=== Explore o material ===
1. Segundo o título da tese citado no texto sobre desmatamento, quais são os dois fatores cujo impacto é estudado e as duas coisas sobre as quais esse impacto recai? Liste os quatro.
2. Dê sequência à reportagem sobre conservação ambiental e eleições, escrevendo a partir da última frase mostrada.
--- Trecho do texto ---
Pesquisa avalia efetividade de políticas de conservação ambiental e aponta para aumento do desmatamento em período eleitoral

EFEITOS DOS INCENTIVOS FINANCEIROS DE CONSERVAÇÃO AMBIENTAL SÃO VULNERÁVEIS ÀS DECISÕES TOMADAS EM CICLOS POLÍTICOS

Segundo Ruggiero, incentivos financeiros reduziram a tensão social e econômica gerada por mecanismos ambientais de comando e controle, mas ainda precisam ser aperfeiçoados. Imagem: Preserva Maranhão

“Quais estratégias realmente funcionam contra a intensa perda de habitat nativo?”. A escassez de estudos sobre a efetividade de incentivos financeiros enquanto instrumentos para a conservação ambiental no Brasil estimulou Patricia Guidão Cruz Ruggiero, pesquisadora do Instituto de Biociências da Universidade de São Paulo, a estudá-los em sua tese de doutorado, intitulada Impacto de políticas de conservação e ciclos eleitorais sobre áreas protegidas e a cobertura florestal na Mata Atlântica Brasileira, apresentada em setembro de 2018. “A prática da avaliação de impacto das políticas ambientais precisa ser incorporada na cultura da gestão pública nacional e ir além de monitoramento, precisamos de dados que nos levem ao entendimento das consequências dessas intervenções”, defende.
--- Conteúdo dos dados ---
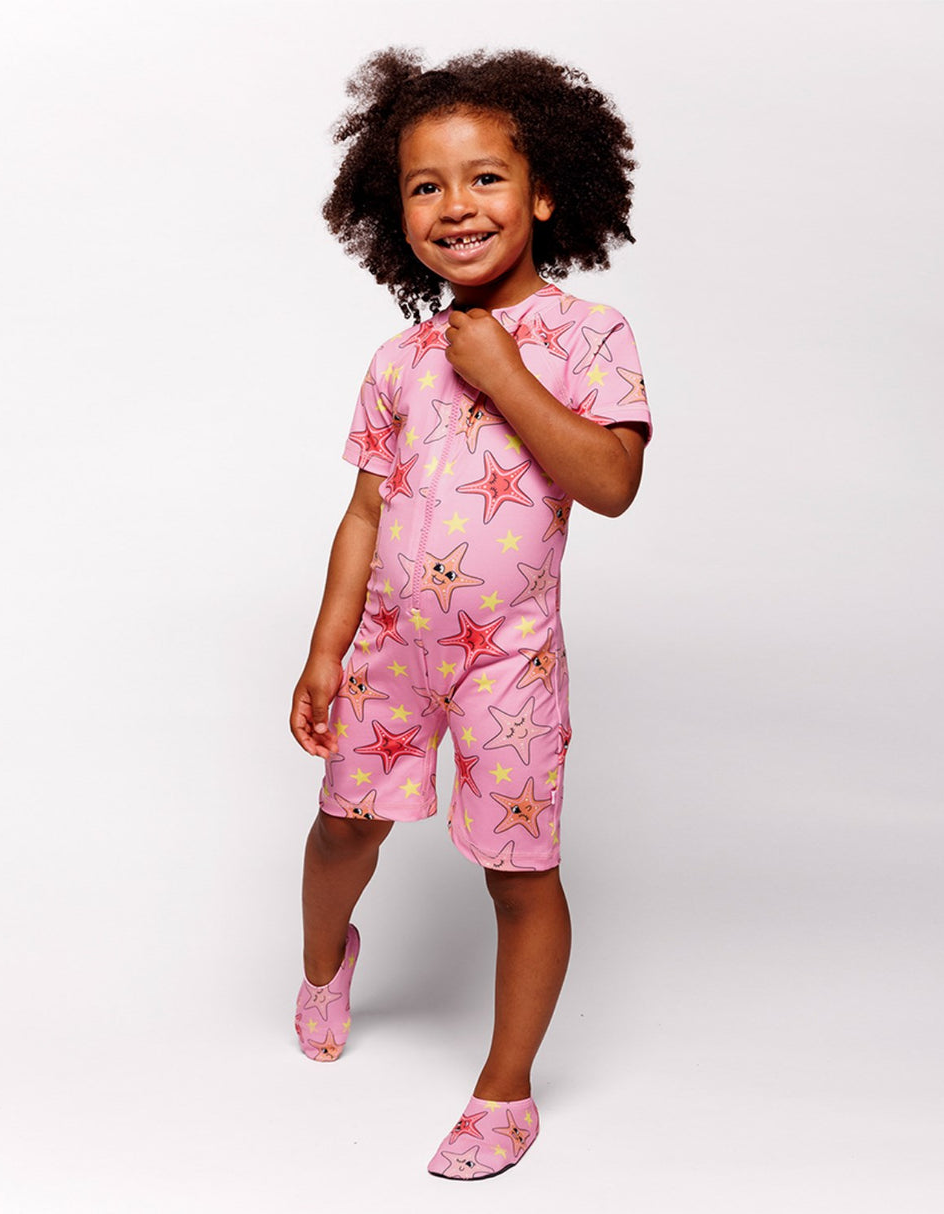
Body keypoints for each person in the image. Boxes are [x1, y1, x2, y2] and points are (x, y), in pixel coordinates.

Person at [289, 47, 652, 1181]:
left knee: (519, 871)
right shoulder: (397, 360)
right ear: (392, 211)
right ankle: (323, 962)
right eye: (426, 185)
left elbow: (611, 483)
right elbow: (364, 512)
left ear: (543, 193)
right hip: (390, 651)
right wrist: (325, 649)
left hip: (510, 661)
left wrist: (502, 371)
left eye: (485, 177)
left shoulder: (589, 337)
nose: (456, 205)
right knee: (344, 826)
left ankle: (505, 1090)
---
=== Respostas por tarefa ===
1.
Fatores estudados: políticas de conservação; ciclos eleitorais.
Sobre o que recai o impacto: áreas protegidas; cobertura florestal na Mata Atlântica Brasileira.

2.
Ruggiero estimou a efetividade de dois dos mais antigos e populares incentivos no combate à perda de vegetação nativa no Brasil os Pagamentos por Serviços Ambientais (PSA) e a transferência fiscal intergovernamental com base em critérios ecológicos (ICMS Ecológico) , deparando-se, ao longo da pesquisa, com um resultado adicional inesperado: a existência de ciclos eleitorais de desmatamento na Mata Atlântica. “Às vezes, há um grande esforço na concepção e implementação de políticas ambientais e pode-se estar perdendo parte desse esforço em função dos impactos de ciclos eleitorais, que permanecem desconsiderados se não fizermos estudos de avaliação de impacto”, alerta.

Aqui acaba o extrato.